- _TO DO_
Count the lines below that contain the string "images", treating uppercase and lowercase as different, and reply with the count only.
::::
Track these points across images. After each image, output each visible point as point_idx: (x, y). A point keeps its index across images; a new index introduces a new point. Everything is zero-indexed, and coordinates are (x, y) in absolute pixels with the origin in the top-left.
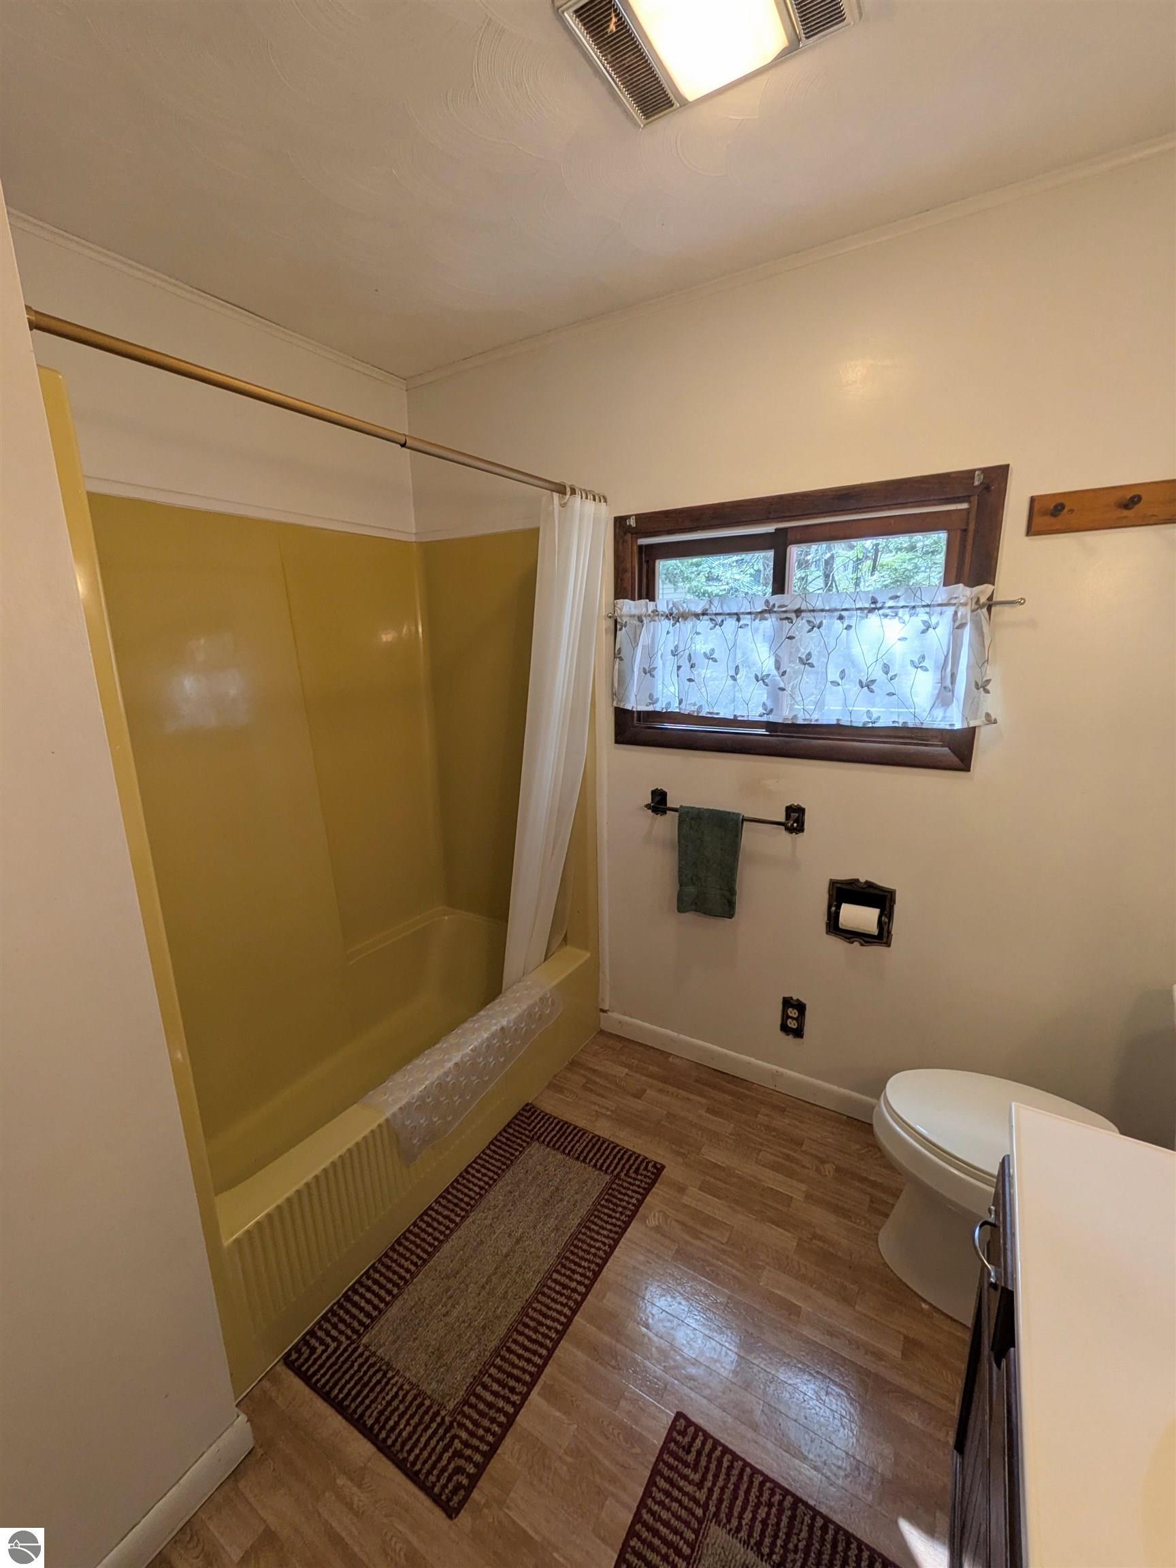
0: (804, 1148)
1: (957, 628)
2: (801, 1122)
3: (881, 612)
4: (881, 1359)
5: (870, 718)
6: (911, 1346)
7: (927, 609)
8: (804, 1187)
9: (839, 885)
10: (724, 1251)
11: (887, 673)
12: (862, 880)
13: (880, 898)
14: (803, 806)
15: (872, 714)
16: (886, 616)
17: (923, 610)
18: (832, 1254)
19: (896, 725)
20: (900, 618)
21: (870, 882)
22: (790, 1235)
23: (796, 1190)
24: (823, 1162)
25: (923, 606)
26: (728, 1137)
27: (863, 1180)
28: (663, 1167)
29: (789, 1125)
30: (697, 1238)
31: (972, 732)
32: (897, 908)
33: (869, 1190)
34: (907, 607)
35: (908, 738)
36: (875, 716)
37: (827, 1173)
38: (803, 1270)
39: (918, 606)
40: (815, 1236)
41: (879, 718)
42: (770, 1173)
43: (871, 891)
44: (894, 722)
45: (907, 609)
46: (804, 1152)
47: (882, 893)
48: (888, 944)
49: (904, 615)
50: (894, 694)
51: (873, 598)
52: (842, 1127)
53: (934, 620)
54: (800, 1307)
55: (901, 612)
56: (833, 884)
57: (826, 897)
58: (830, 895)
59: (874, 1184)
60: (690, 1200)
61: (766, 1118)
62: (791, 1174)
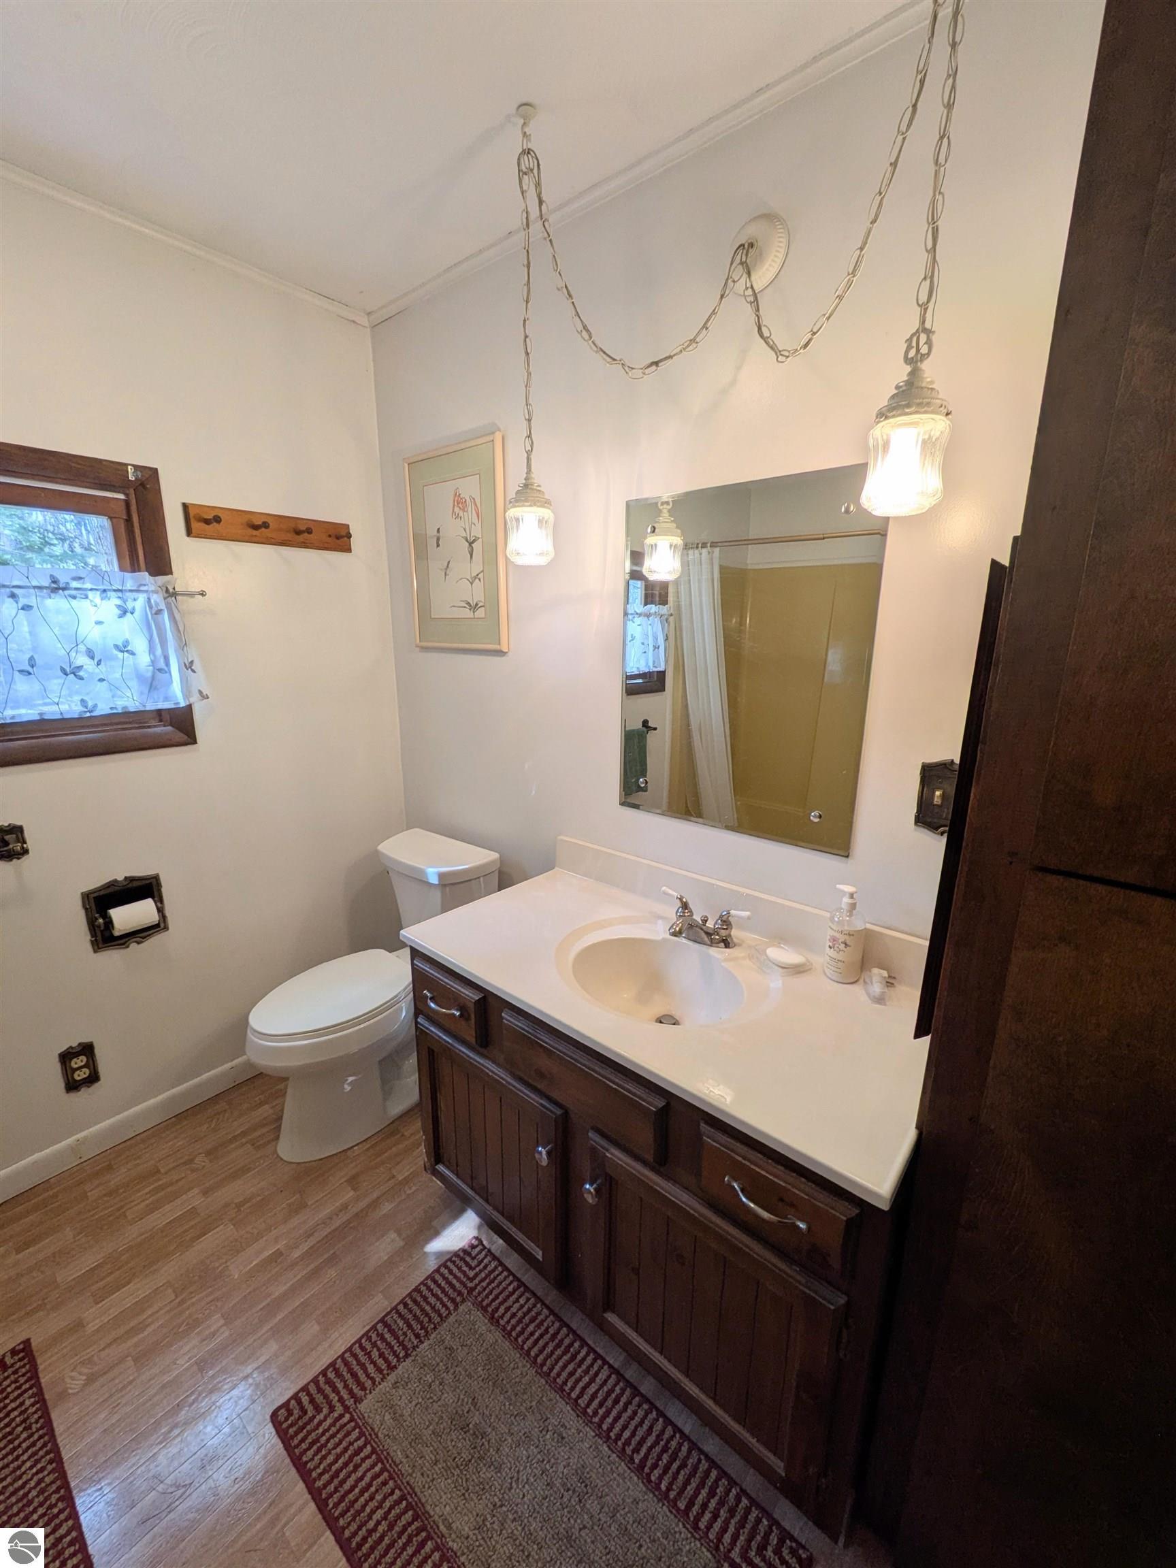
0: (163, 1171)
1: (156, 614)
2: (139, 1157)
3: (67, 592)
4: (347, 1208)
5: (86, 707)
6: (353, 1181)
7: (120, 594)
8: (196, 1191)
9: (95, 895)
10: (180, 1304)
11: (93, 658)
12: (120, 878)
13: (145, 888)
14: (18, 823)
15: (87, 702)
16: (74, 597)
17: (113, 594)
18: (263, 1199)
19: (115, 711)
20: (91, 601)
21: (130, 877)
22: (221, 1227)
23: (194, 1199)
24: (191, 1161)
25: (115, 591)
26: (75, 1241)
27: (235, 1138)
28: (27, 1342)
29: (129, 1170)
30: (143, 1329)
31: (190, 707)
32: (164, 890)
33: (244, 1140)
34: (97, 590)
35: (126, 723)
36: (90, 704)
37: (203, 1164)
38: (256, 1231)
39: (110, 590)
40: (239, 1206)
41: (95, 706)
42: (156, 1215)
43: (135, 884)
44: (111, 708)
45: (98, 593)
46: (166, 1173)
47: (144, 882)
48: (168, 929)
49: (94, 598)
50: (104, 680)
51: (51, 576)
52: (178, 1127)
53: (130, 605)
54: (278, 1249)
55: (90, 594)
56: (86, 896)
57: (82, 913)
58: (86, 909)
59: (244, 1134)
60: (97, 1321)
61: (101, 1188)
62: (175, 1196)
::::
- _RESPONSE_
1